Fragmento seleccionado:
# # # #
No deja de llamar la atención que
entre la variada oferta de las taquerías (pastor, costilla, alambre, suadero,
frijoles charros, etc.) haga su aparición esa rara especie, menos requerida
pero nunca extinguida, que son las gringas. Nicolás Alvarado alude a su origen.
Las gringas deben
su nombre, precisamente, a las gringas. O, para ser más precisos, a dos
ciudadanas estadounidenses, Jennifer Anderson y Sharon Smith, quienes, acaso
encandiladas por el éxito del que gozaban ya sus compatriotas en estas tierras,
habían decidido instalarse en la
Ciudad de México, so pretexto de estudiar español.
Seguramente estas chicas integraban
las huestes reivindicadas por el célebre lema, citado por Alí Chumacero, de: “¡Yanquis
no, gringas sí!”. Por su parte Juan Villoro evoca el día y hora en que era más
factible poder ligar con alguna de estas féminas.
Por aquel tiempo
(fines de la década de 1960), el hermano mayor de un vecino me explicó que el
mejor día para ligar en México era el lunes. En mi ignorancia, pregunté si las
discotecas hacían descuento al inicio de semana. Nada de eso: el lunes cerraban
el Museo de Antropología pero muchas gringas no lo sabían; al ver las puertas
cerradas, se quedaban tristísimas junto a la estatua de Tláloc. El momento de
presentarse ante ellas y ofrecer una ruta alterna por la mexicanidad. Solían
estar tan decepcionadas de no ver ídolos que se conformaban con sus
descendientes.
Regresemos al tema que nos ocupa, a la
historia de Jennifer y Sharon narrada por Nicolás Alvarado.
# # # #
Información extraída:
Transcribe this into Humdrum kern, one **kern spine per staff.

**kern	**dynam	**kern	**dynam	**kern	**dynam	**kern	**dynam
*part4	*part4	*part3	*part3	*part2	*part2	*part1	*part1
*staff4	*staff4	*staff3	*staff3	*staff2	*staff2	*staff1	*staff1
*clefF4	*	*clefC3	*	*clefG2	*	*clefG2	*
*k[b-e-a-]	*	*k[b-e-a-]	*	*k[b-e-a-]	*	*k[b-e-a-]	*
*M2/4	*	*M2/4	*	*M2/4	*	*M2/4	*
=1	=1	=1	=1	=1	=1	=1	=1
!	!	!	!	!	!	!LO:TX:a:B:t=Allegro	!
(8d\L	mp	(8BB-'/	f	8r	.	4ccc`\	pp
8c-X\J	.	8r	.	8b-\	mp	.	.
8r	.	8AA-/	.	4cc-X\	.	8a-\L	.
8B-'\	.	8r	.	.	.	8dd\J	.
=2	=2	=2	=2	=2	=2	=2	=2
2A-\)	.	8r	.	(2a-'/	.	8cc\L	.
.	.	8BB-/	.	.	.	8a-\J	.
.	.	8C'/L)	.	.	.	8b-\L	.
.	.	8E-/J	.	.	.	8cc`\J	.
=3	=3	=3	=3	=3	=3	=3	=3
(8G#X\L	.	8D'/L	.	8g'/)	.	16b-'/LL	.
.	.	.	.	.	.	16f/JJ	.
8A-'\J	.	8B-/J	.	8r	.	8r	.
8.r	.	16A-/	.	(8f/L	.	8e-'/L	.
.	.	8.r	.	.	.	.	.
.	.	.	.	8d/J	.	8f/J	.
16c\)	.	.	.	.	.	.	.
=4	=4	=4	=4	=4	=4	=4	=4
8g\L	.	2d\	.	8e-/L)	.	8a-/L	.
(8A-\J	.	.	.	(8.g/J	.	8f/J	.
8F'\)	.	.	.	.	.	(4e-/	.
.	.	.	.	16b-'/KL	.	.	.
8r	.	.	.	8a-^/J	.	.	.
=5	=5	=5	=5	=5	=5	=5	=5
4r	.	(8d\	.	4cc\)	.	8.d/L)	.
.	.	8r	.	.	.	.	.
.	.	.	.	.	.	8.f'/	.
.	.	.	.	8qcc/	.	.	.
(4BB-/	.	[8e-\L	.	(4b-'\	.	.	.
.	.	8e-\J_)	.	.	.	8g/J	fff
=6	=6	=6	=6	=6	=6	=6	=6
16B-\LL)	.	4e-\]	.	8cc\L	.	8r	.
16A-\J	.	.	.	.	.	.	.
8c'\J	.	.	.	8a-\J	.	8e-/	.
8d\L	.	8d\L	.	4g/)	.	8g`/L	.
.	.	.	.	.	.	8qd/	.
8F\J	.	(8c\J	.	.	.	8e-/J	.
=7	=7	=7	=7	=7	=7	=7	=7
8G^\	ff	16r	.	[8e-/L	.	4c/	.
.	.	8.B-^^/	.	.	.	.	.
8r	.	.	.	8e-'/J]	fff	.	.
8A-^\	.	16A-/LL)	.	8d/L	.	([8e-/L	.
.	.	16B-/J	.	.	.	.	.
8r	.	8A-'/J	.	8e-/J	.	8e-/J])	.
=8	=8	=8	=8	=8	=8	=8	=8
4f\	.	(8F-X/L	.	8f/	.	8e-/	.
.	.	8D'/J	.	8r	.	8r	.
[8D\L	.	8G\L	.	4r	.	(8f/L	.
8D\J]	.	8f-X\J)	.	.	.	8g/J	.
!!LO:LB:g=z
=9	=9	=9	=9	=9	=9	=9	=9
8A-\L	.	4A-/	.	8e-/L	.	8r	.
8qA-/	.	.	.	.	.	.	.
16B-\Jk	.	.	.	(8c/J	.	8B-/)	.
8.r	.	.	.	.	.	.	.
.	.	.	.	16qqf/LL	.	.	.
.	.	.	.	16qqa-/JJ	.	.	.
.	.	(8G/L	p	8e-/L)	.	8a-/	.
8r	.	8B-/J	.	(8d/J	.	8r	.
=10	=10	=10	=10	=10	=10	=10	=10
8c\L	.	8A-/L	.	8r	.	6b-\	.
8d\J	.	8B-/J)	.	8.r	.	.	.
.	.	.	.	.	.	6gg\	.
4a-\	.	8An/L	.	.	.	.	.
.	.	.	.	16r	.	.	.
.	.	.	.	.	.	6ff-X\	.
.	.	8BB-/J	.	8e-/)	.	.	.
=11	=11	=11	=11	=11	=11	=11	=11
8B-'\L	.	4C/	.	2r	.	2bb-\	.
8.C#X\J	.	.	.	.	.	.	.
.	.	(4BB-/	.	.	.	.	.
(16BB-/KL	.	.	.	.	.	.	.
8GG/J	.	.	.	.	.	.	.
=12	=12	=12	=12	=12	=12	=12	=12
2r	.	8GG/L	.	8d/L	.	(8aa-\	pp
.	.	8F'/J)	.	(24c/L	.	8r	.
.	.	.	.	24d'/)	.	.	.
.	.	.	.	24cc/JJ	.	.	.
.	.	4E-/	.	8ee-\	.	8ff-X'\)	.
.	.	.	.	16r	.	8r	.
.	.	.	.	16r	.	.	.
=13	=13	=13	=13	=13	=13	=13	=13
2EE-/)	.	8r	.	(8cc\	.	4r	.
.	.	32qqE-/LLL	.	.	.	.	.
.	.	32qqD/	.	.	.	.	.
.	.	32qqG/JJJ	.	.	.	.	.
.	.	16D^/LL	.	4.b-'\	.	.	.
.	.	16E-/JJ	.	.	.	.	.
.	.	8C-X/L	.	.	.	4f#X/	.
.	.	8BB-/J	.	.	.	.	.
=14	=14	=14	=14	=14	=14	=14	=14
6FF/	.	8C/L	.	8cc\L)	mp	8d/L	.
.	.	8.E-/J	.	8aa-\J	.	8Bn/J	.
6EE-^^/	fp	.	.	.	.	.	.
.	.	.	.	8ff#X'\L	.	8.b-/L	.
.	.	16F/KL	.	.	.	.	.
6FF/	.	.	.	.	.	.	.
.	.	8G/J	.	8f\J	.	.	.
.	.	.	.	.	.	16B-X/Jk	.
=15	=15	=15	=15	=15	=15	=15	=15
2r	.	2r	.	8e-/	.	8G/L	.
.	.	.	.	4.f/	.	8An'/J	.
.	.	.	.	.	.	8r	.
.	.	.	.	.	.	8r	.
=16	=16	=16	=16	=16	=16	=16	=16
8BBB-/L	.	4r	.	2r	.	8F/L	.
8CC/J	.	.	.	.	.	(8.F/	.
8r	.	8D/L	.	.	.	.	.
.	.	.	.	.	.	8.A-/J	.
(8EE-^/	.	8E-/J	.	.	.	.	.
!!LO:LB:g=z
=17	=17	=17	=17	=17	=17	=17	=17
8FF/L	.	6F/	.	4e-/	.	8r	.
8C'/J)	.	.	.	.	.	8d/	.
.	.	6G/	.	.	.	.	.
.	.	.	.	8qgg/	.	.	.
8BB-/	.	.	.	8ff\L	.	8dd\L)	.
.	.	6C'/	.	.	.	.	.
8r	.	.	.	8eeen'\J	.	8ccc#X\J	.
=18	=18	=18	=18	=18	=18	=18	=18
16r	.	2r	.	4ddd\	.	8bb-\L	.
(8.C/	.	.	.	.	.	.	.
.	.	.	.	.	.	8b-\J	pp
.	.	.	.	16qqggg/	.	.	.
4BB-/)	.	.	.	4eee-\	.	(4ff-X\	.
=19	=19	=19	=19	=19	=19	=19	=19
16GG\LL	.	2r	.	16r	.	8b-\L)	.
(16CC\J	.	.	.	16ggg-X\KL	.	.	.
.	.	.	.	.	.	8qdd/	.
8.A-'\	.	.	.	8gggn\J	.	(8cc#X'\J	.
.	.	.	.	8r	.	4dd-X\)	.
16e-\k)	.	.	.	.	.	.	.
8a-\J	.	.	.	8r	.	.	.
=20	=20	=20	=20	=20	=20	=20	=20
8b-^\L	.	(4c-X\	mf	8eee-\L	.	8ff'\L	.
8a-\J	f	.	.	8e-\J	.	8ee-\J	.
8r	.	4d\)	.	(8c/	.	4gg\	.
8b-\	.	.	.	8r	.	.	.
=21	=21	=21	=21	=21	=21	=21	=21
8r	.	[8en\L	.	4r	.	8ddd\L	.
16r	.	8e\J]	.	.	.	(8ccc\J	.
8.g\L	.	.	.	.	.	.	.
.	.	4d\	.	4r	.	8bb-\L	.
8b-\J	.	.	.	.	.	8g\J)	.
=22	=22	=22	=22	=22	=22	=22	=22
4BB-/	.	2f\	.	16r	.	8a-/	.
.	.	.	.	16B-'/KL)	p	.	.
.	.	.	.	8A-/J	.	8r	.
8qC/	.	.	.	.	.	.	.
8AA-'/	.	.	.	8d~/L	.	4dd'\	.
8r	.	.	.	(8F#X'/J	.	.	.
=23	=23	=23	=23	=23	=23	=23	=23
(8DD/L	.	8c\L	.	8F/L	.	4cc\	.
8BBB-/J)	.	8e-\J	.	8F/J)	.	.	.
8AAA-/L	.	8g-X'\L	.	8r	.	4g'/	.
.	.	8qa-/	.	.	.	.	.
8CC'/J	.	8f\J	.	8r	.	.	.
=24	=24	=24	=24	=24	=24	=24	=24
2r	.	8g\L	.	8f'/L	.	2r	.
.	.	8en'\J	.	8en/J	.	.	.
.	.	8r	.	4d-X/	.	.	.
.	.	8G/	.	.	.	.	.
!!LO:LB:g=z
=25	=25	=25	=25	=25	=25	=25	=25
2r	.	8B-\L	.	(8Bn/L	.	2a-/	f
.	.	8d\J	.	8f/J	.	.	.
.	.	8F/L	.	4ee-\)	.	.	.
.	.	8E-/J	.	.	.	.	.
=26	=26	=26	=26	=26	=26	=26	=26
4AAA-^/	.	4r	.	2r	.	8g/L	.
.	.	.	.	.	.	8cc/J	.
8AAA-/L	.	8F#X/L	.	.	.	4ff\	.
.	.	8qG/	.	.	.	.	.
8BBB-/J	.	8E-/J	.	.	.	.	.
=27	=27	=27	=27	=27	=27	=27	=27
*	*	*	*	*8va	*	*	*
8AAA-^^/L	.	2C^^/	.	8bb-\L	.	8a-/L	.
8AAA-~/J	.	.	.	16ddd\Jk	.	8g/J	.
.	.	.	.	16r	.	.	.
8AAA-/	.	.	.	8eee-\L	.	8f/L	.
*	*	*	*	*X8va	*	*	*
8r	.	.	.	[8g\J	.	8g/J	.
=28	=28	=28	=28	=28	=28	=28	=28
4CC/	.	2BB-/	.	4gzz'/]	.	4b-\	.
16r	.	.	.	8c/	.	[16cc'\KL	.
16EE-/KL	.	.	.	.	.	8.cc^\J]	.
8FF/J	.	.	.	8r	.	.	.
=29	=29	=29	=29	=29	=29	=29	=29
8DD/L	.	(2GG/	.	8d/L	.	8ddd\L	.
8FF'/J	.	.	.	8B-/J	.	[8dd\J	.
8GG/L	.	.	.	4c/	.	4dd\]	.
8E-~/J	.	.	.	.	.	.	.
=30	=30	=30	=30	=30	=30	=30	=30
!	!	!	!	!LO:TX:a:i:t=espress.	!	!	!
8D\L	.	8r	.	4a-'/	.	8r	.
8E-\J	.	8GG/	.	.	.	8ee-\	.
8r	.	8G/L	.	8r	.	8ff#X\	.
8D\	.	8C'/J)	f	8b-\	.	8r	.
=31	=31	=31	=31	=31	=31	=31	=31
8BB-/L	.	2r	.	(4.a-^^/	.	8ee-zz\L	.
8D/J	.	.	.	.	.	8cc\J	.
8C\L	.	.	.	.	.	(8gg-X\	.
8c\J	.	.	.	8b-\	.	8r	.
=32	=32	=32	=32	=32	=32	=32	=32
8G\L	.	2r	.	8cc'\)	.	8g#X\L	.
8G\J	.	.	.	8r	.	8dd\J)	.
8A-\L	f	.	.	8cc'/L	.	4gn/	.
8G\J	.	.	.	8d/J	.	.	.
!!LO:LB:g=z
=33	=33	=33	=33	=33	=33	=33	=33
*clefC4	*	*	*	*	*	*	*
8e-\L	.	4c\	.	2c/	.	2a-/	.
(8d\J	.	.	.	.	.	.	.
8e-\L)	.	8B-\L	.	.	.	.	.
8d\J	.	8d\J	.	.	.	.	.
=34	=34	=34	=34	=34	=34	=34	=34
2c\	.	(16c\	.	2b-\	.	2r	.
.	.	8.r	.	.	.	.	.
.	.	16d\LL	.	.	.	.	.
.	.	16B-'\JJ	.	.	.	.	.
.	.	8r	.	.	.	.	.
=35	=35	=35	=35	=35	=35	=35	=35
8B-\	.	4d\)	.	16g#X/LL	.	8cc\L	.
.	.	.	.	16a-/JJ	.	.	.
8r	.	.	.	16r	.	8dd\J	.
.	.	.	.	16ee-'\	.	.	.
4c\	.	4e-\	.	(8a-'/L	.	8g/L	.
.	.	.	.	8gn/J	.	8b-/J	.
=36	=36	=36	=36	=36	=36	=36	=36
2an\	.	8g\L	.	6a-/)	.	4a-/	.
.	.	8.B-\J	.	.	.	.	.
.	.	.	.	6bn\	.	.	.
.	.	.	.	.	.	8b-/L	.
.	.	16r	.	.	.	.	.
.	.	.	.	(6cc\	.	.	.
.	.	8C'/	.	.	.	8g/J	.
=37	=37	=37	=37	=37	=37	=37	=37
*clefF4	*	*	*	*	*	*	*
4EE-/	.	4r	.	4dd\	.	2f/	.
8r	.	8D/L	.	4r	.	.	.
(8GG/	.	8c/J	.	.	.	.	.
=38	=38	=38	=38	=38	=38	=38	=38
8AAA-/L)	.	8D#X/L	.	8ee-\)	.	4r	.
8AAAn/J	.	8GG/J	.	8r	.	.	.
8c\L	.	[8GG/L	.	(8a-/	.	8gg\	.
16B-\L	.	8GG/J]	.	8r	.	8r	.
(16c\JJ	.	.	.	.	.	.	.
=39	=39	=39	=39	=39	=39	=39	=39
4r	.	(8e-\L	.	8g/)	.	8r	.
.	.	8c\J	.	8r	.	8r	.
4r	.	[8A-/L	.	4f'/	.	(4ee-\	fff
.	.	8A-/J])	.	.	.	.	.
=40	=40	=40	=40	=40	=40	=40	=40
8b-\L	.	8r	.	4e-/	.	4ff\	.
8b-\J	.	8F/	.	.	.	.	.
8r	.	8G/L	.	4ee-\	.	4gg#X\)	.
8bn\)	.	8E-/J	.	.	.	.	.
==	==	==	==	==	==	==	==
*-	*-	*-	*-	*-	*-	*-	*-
# # # #
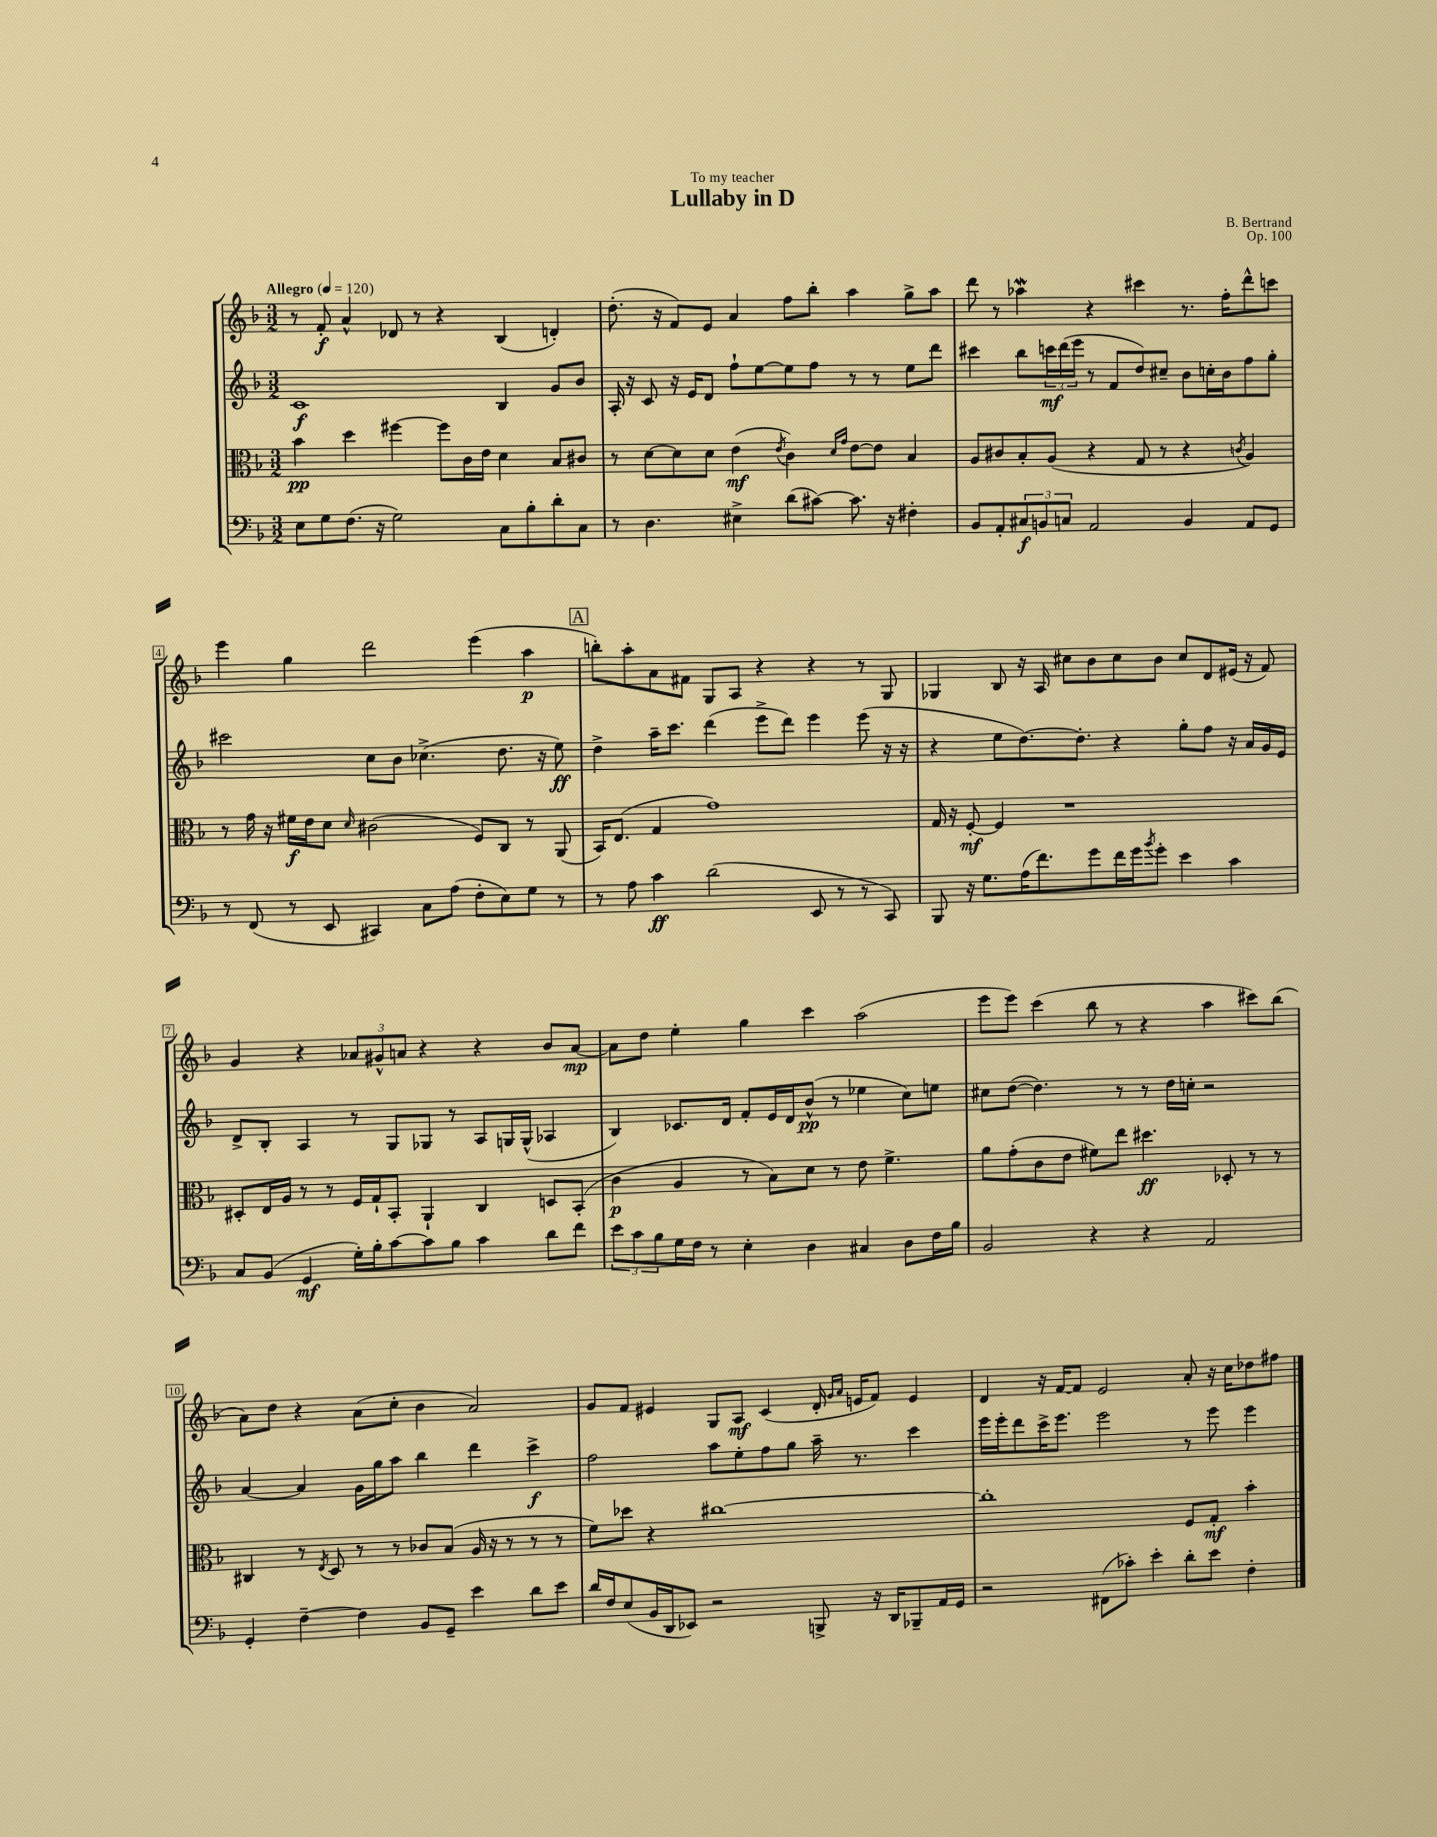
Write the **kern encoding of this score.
# # # #
Tarea solicitada: Según el fragmento seleccionado, ¿a qué dos ciudadanas estadounidenses deben su nombre las gringas que se ofrecen en las taquerías?

Resultado del ejercicio: A Jennifer Anderson y Sharon Smith.